Facial recognition technology is picking up steam in airports around the country. Last year, JetBlue and Delta both tested biometric scanning methods as possible replacements for boarding passes. Now comes news that Orlando International Airport will, according to the AP, “require a face scan of passengers on all arriving and departing international flights.”
In all cases, facial recognition technology aims to speed up the boarding process while reducing possible fraud at the security checkpoint. The process is simple: A scanner takes your photo in the airport, compares the photo of you on file at Customs and Border Patrol (CBP), and confirms your identity. The whole process takes (or should take) a matter of seconds.
But that’s where the simplicity ends.
What Happens When the Machine Is Wrong?
This, of course, is the big, big question.

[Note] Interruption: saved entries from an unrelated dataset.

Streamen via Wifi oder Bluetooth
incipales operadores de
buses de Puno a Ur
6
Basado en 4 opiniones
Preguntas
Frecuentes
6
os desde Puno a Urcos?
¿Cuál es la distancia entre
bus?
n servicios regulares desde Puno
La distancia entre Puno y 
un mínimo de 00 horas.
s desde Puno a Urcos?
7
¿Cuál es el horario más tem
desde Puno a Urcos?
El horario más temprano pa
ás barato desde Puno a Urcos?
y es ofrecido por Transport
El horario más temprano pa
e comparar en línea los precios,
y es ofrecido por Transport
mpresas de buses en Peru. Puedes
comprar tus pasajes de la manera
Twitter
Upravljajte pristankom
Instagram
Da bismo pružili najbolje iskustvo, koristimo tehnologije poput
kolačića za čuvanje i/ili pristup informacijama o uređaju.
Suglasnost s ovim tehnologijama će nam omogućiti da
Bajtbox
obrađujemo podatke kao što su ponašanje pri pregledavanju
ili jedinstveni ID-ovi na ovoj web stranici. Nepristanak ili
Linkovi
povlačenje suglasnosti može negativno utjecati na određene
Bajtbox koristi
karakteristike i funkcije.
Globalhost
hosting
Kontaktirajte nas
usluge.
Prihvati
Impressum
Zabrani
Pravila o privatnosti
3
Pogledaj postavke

The AP reports that “some privacy advocates say there are no formal rules in place for handling data gleaned from the scans, nor formal guidelines on what should happen if a passenger is wrongly prevented from boarding.” CBP says photos taken at the airport are held for 14 days before they are deleted.
“We’re comparing you against a photograph you’ve given the U.S. government for the purposes of travel,” John Wagner, an official with U.S. Customs and Border Protection, told the AP. “You know your picture is being taken. You’re standing in front of a camera. There’s nothing subversive about this, and we’re only comparing you against your passport photo.”

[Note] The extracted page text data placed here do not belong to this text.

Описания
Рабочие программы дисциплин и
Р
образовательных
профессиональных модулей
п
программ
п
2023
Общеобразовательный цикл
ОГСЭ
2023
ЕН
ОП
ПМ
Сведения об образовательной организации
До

But “subversiveness” isn’t exactly the problem. Some observers worry that the scanners could mis-identify women, minorities, and children, because the photos used to “train” the software “underrepresent minorities, women and young people.” Children are an especially curious case, considering how quickly their appearance can change. A five-year-old could be traveling with a valid passport issued when she was a baby, for example.
“We’re talking about … a huge expansion of the number of people who will be scanned,” Harrison Rudolph, an associate at the Center on Privacy & Technology at the Georgetown University Law Center, told the AP. “Errors tend to go up as uses go up.”
Advocates like Rudolph worry that this exposes certain travelers to undue hassles at the airport, and say CBP has not provided adequate guidelines on what to do if a traveler’s scan is wrongly rejected. What do you do when a machine says you aren’t you? CBP says this hasn’t been a problem, but two U.S. senators (Ed Markey of Massachusetts and Mike Lee of Utah) sent a letter to the agency asking them to put something in writing. That seems like a reasonable request.
Readers, do you think facial recognition technology can help speed things up at the airport? Or is there simply too much risk that something could go wrong?